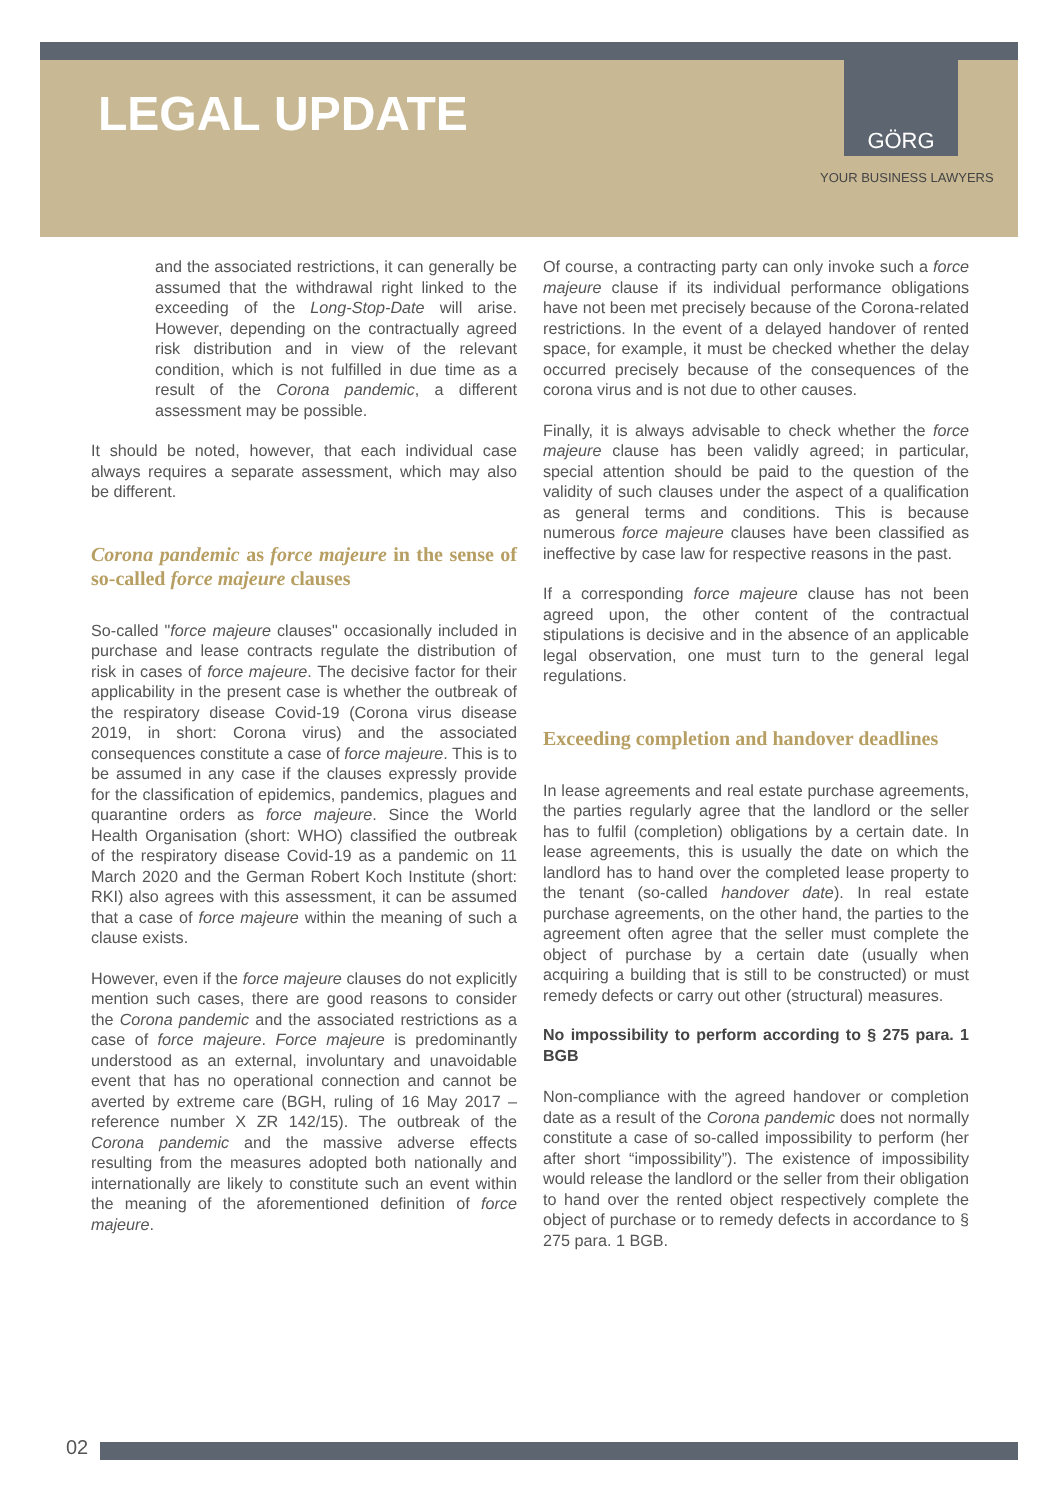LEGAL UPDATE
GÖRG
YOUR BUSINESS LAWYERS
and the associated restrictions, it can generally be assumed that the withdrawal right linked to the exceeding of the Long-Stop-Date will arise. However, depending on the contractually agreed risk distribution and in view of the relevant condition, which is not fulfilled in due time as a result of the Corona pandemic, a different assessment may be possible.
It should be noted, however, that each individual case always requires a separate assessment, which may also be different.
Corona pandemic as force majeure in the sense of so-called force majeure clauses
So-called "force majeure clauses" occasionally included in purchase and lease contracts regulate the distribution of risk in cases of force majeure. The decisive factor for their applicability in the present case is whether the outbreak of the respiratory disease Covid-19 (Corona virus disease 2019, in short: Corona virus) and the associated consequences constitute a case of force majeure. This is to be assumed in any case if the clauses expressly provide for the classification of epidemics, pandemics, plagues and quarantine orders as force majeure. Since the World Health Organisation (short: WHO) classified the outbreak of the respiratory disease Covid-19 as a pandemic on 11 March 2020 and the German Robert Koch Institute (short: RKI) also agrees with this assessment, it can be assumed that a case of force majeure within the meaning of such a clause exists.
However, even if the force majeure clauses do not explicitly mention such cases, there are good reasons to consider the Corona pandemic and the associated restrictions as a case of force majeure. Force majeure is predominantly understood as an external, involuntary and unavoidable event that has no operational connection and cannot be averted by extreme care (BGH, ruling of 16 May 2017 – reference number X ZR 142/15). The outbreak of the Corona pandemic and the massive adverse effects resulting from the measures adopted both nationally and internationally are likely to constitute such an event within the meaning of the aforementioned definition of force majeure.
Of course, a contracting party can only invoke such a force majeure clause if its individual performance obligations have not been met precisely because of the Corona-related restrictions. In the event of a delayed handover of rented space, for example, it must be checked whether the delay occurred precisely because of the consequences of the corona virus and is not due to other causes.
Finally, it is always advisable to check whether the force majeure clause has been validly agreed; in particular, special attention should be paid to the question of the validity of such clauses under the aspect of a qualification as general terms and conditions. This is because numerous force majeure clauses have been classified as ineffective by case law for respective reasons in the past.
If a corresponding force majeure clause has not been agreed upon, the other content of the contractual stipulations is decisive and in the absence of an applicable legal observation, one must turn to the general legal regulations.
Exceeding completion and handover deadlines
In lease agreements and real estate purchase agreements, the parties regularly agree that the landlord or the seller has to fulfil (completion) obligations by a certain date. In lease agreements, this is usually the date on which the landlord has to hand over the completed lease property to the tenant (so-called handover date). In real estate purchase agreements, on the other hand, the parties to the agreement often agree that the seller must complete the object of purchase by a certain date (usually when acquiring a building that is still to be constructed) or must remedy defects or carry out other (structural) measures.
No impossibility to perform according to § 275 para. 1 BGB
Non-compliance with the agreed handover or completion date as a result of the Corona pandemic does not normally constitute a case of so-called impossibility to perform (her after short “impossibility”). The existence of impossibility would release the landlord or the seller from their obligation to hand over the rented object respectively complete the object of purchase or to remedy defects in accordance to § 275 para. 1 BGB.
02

.....

* **WHAT IS BEING ASKED**
Only the lines from the first line of the entries through the line containing "Corona pandemic as" should be output, exactly as they are, without pictures.

* **SOLVED EXERCISE**
LEGAL UPDATE
GÖRG
YOUR BUSINESS LAWYERS
and the associated restrictions, it can generally be assumed that the withdrawal right linked to the exceeding of the Long-Stop-Date will arise. However, depending on the contractually agreed risk distribution and in view of the relevant condition, which is not fulfilled in due time as a result of the Corona pandemic, a different assessment may be possible.
It should be noted, however, that each individual case always requires a separate assessment, which may also be different.
Corona pandemic as force majeure in the sense of so-called force majeure clauses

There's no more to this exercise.